# Was steckt in der Rute? – Teil 2



## Andal (10. Juli 2019)

Eines habe ich zu meinem Glück und zum Nachteil der Hersteller festgestellt. Je länger man angelt, desto eher fischt man eine Rute länger, wenn nicht sogar für ständig. Dieses permanente Wechseln von einer zur nächsten nimmt beständig ab und man fixiert sich immer mehr auf die eine, die einem immer mehr ans Herz wächst. Diese Verlängerung des eigenen Armes, wie man sie auch nennen könnte, tut dann, was man möchte, respektive man weiss genau, was sie wann tun wird. 

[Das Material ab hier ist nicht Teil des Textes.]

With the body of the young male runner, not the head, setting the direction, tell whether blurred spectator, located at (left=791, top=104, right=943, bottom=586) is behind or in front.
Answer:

Aber ich wiederhole mich gerne. Dieses Tutorial zu den Ruten ist mehr als gut und es wird Einsteigern sicher helfen. Hoffentlich lesen sie und die Händler es!


----------



## angler1996 (10. Juli 2019)

sehr schön , ich schreib nur was aus meiner Sicht zu Punkt 5.
Ich würde alles tolerieren , was da dran krumm , verbogen oder sonst was ist, gut ich hab paar Rutenbauteile rumliegen und schon mal Ringe angebunden,
solange man das über den Preis reguliert. Mit einem wäre ich auch bei Nachlaß auf den Preis elendig vorsichtig - Macken am Blank ;
etwas krumm möge gehen, juckt keinen ;
aber Kratzer aller Art am Blank oder Schlimmeres -Finger weg ! das sind letztlich Wundertüten;-)))


----------



## jkc (10. Juli 2019)

Moin, habe noch nicht alles lesen können, aber finde es etwas unglücklich, dass Grafik und Beschreibung der Aktionstypen (fast) genau gegenläufig nummeriert sind, Bzw halt ungleich.

Grüße JK


----------



## Timo.Keibel (10. Juli 2019)

jkc schrieb:


> Moin, habe noch nicht alles lesen können, aber finde es etwas unglücklich, dass Grafik und Beschreibung der Aktionstypen (fast) genau gegenläufig nummeriert sind, Bzw halt ungleich.
> 
> Grüße JK



Danke für den Hinweis. Habe es entsprechend angepasst


----------



## Andal (10. Juli 2019)

Was mich immer etwas stört, aber das kann man dem Autor nicht anlasten, ist die Zerrerei der Salesmen an den Rutenspitzen. Das sagt ja nun mal gar nix über eine Rute aus. Wer das etwas beherrscht, der verhökert auch einen lauwarmen Gartenschlauch als beinharte Aktion. Uffbasse!


----------



## Hecht100+ (10. Juli 2019)

Stimmt, je nachdem wie er die Spitze anfasst mach er einem die gesuchte Biegekurve.


----------



## Andal (10. Juli 2019)

Wenn ich mir in einem Laden eine Rute ansehe und der Verkäufer fängt sofort an, an der Spitze zu zerren, dann beschleicht mich immer das ungute Gefühl, der hält dich für blöd!


----------



## Moringotho (10. Juli 2019)

Andal schrieb:


> Eines habe ich zu meinem Glück und zum Nachteil der Hersteller festgestellt. Je länger man angelt, desto eher fischt man eine Rute länger, wenn nicht sogar für ständig. Dieses permanente Wechseln von einer zur nächsten nimmt beständig ab und man fixiert sich immer mehr auf die eine, die einem immer mehr ans Herz wächst. Diese Verlängerung des eigenen Armes, wie man sie auch nennen könnte, tut dann, was man möchte, respektive man weiss genau, was sie wann tun wird.
> 
> Aber ich wiederhole mich gerne. Dieses Tutorial zu den Ruten ist mehr als gut und es wird Einsteigern sicher helfen. Hoffentlich lesen sie und die Händler es!




sers,

da bin ich zu 100% bei dir.
auch ich hab seit jahren, eigentlich schon jahrzehnten meine festen ruten. die würde ich um nichts auf der welt hergeben.
muss zwar einräumen das auch immer mal wieder neue kommen, aber die gehen meist auch schnell wieder.

NdT Holger aka Mori


----------